Pese a sus muchos años, la mano era firme como un cepo. Sus falanges huesudas se clavaban en la muñeca del pequeño, apretando y retorciéndola con fuerza.

—¡Ay! … no… Greebels…ahora… ¡ay!…tengo…

—Bababá, bababú… No protestes tanto y ven conmigo —se burló el viejo mientras arrastraba al niño hacia un callejón repleto de cajones apilados—. ¿No quieres una moneda, maldita sea? Sin mí la mitad de vosotros no comeríais en semanas, por todos los demonios.

Greebels se internó en la callejuela tirando del chico al tiempo que le retorcía el brazo. El pequeño trataba de zafarse entre gemidos de dolor pero el maldito viejo tenía una fuerza increíble en las manos. Cuando encontró un rincón a su gusto lo lanzó con violencia sobre unos sacos.

—Estoy empezando a enfadarme, pichón. Vas a tener que hacerlo muy bien si quieres que te pague —murmuró mientras desanudaba el deshilachado cordel que utilizaba como cinturón.

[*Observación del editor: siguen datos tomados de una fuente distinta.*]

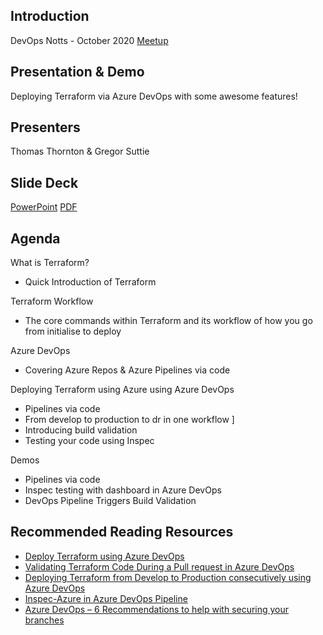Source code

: ## Introduction 
DevOps Notts - October 2020
[Meetup](https://www.meetup.com/DevOps-Notts/events/273744740/)

## Presentation & Demo
Deploying Terraform via Azure DevOps with some awesome features!

## Presenters
Thomas Thornton & Gregor Suttie

## Slide Deck
[PowerPoint](https://github.com/thomast1906/talks-and-demos/blob/main/Azure-Notts-DevOps/Azure%20NottsDevOps.pptx)
[PDF](https://github.com/thomast1906/talks-and-demos/blob/main/Azure-Notts-DevOps/Azure%20NottsDevOps.pdf)

## Agenda
What is Terraform?
- Quick Introduction of Terraform

Terraform Workflow
- The core commands within Terraform and its workflow of how you go from initialise to deploy

Azure DevOps
- Covering Azure Repos & Azure Pipelines via code

Deploying Terraform using Azure using Azure DevOps
- Pipelines via code
- From develop to production to dr in one workflow ]
- Introducing build validation
- Testing your code using Inspec

Demos
- Pipelines via code 
- Inspec testing with dashboard in Azure DevOps 
- DevOps Pipeline Triggers
Build Validation 

## Recommended Reading Resources

- [Deploy Terraform using Azure DevOps](https://thomasthornton.cloud/2020/07/08/deploy-terraform-using-azure-devops/)
- [Validating Terraform Code During a Pull request in Azure DevOps](https://thomasthornton.cloud/2020/07/29/validating-terraform-code-during-a-pull-request-in-azure-devops/)
- [Deploying Terraform from Develop to Production consecutively using Azure DevOps](https://thomasthornton.cloud/2020/09/22/deploying-terraform-from-develop-to-production-consecutively-using-azure-devops/)
- [Inspec-Azure in Azure DevOps Pipeline](https://thomasthornton.cloud/2020/08/27/inspec-azure-in-azure-devops-pipeline/)
- [Azure DevOps – 6 Recommendations to help with securing your branches](https://thomasthornton.cloud/2020/09/03/azure-devops-6-recommendations-to-help-with-securing-your-branches/)

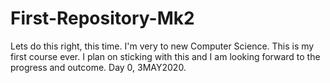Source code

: # First-Repository-Mk2
Lets do this right, this time.
I'm very to new Computer Science. This is my first course ever. I plan on sticking with this and I am looking forward to the progress and outcome. Day 0, 3MAY2020.
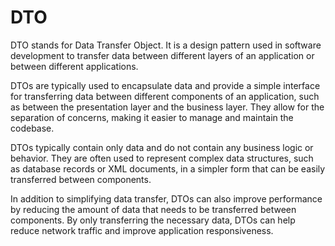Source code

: # DTO

DTO stands for Data Transfer Object. It is a design pattern used in software development to transfer data between different layers of an application or between different applications. 

DTOs are typically used to encapsulate data and provide a simple interface for transferring data between different components of an application, such as between the presentation layer and the business layer. They allow for the separation of concerns, making it easier to manage and maintain the codebase.

DTOs typically contain only data and do not contain any business logic or behavior. They are often used to represent complex data structures, such as database records or XML documents, in a simpler form that can be easily transferred between components.

In addition to simplifying data transfer, DTOs can also improve performance by reducing the amount of data that needs to be transferred between components. By only transferring the necessary data, DTOs can help reduce network traffic and improve application responsiveness.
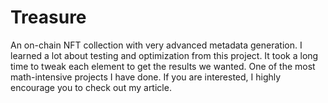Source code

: # Treasure
An on-chain NFT collection with very advanced metadata generation. I learned a lot about testing and optimization from this project. It took a long time to tweak each element to get the results we wanted. One of the most math-intensive projects I have done. If you are interested, I highly encourage you to check out my article.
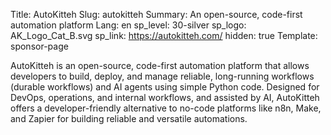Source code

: Title: AutoKitteh
Slug: autokitteh
Summary: An open-source, code-first automation platform
Lang: en
sp_level: 30-silver
sp_logo: AK_Logo_Cat_B.svg
sp_link: https://autokitteh.com/
hidden: true
Template: sponsor-page

AutoKitteh is an open-source, code-first automation platform that
allows developers to build, deploy, and manage reliable, long-running
workflows (durable workflows) and AI agents using simple Python
code. Designed for DevOps, operations, and internal workflows, and
assisted by AI, AutoKitteh offers a developer-friendly alternative to
no-code platforms like n8n, Make, and Zapier for building reliable and
versatile automations.
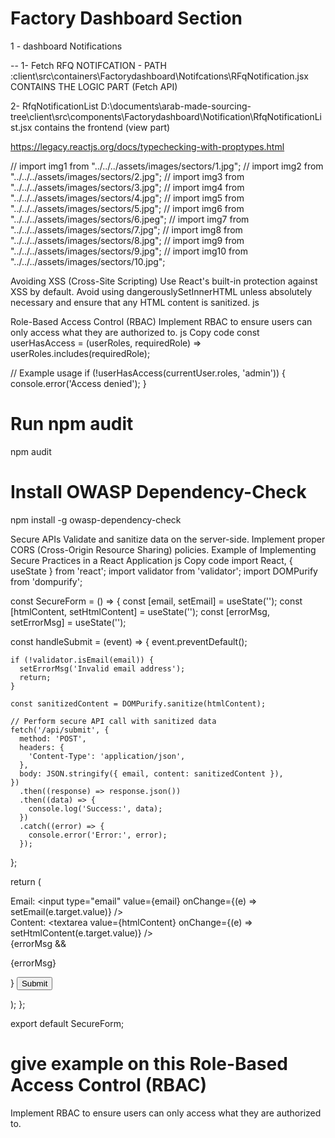 # Factory Dashboard Section

1 - dashboard Notifications


-- 1-  Fetch RFQ NOTIFCATION - PATH :client\src\containers\Factorydashboard\Notifcations\RFqNotification.jsx
CONTAINS THE LOGIC PART (Fetch API)

2- RfqNotificationList
D:\documents\arab-made-sourcing-tree\client\src\components\Factorydashboard\Notification\RfqNotificationList.jsx
contains the frontend (view part)

<!--  -->
<!-- update visit -->

https://legacy.reactjs.org/docs/typechecking-with-proptypes.html





// import img1 from "../../../assets/images/sectors/1.jpg";
// import img2 from "../../../assets/images/sectors/2.jpg";
// import img3 from "../../../assets/images/sectors/3.jpg";
// import img4 from "../../../assets/images/sectors/4.jpg";
// import img5 from "../../../assets/images/sectors/5.jpg";
// import img6 from "../../../assets/images/sectors/6.jpeg";
// import img7 from "../../../assets/images/sectors/7.jpg";
// import img8 from "../../../assets/images/sectors/8.jpg";
// import img9 from "../../../assets/images/sectors/9.jpg";
// import img10 from "../../../assets/images/sectors/10.jpg";





Avoiding XSS (Cross-Site Scripting)
Use React's built-in protection against XSS by default.
Avoid using dangerouslySetInnerHTML unless absolutely necessary and ensure that any HTML content is sanitized.
js
<!-- import DOMPurify from 'dompurify'; -->





Role-Based Access Control (RBAC)
Implement RBAC to ensure users can only access what they are authorized to.
js
Copy code
const userHasAccess = (userRoles, requiredRole) => userRoles.includes(requiredRole);

// Example usage
if (!userHasAccess(currentUser.roles, 'admin')) {
  console.error('Access denied');
}




# Run npm audit
npm audit

# Install OWASP Dependency-Check
npm install -g owasp-dependency-check







Secure APIs
Validate and sanitize data on the server-side.
Implement proper CORS (Cross-Origin Resource Sharing) policies.
Example of Implementing Secure Practices in a React Application
js
Copy code
import React, { useState } from 'react';
import validator from 'validator';
import DOMPurify from 'dompurify';

const SecureForm = () => {
  const [email, setEmail] = useState('');
  const [htmlContent, setHtmlContent] = useState('');
  const [errorMsg, setErrorMsg] = useState('');

  const handleSubmit = (event) => {
    event.preventDefault();

    if (!validator.isEmail(email)) {
      setErrorMsg('Invalid email address');
      return;
    }

    const sanitizedContent = DOMPurify.sanitize(htmlContent);

    // Perform secure API call with sanitized data
    fetch('/api/submit', {
      method: 'POST',
      headers: {
        'Content-Type': 'application/json',
      },
      body: JSON.stringify({ email, content: sanitizedContent }),
    })
      .then((response) => response.json())
      .then((data) => {
        console.log('Success:', data);
      })
      .catch((error) => {
        console.error('Error:', error);
      });
  };

  return (
    <form onSubmit={handleSubmit}>
      <div>
        <label>Email:</label>
        <input
          type="email"
          value={email}
          onChange={(e) => setEmail(e.target.value)}
        />
      </div>
      <div>
        <label>Content:</label>
        <textarea
          value={htmlContent}
          onChange={(e) => setHtmlContent(e.target.value)}
        />
      </div>
      {errorMsg && <p className="error">{errorMsg}</p>}
      <button type="submit">Submit</button>
    </form>
  );
};

export default SecureForm;


# give example on this Role-Based Access Control (RBAC)
Implement RBAC to ensure users can only access what they are authorized to.
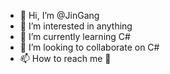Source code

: - 👋 Hi, I’m @JinGang
- 👀 I’m interested in anything
- 🌱 I’m currently learning C#
- 💞️ I’m looking to collaborate on C#
- 📫 How to reach me 🛶

<!---
Jin-Gang-9500/Jin-Gang-9500 is a ✨ special ✨ repository because its `README.md` (this file) appears on your GitHub profile.
You can click the Preview link to take a look at your changes.
--->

—Greebels, dame un momento, por favor. Ha llegado un barco. Gigantes. He de avisar a…

El viejo le propinó una bofetada monumental y la cabeza del niño se estrelló contra el desvencijado saco de nueces.

—¡Por las pelotas del Grande! Te has quedado sin tu moneda —refunfuñó sacando una navaja oxidada de su bolsillo mientras terminaba de bajarse los pantalones.

El niño se frotaba el rostro y miraba suplicante la desagradable figura del viejo, que lo amenazaba con la navaja al tiempo que se llevaba la otra mano a sus calzones andrajosos. A lo lejos podía escuchar las voces de Bind el Sabandija que en ese instante corría desaforado hacia Las Cuatro Paredes del Amor.

—¡Señor Dainar! ¡Señor Dainar! ¡Gigantes en el muelle, señor! ¡Gigantes!

Desde el fondo del callejón el muchacho pudo escuchar el crujido inconfundible del portón del prostíbulo y el murmullo de las voces graves de los mercenarios.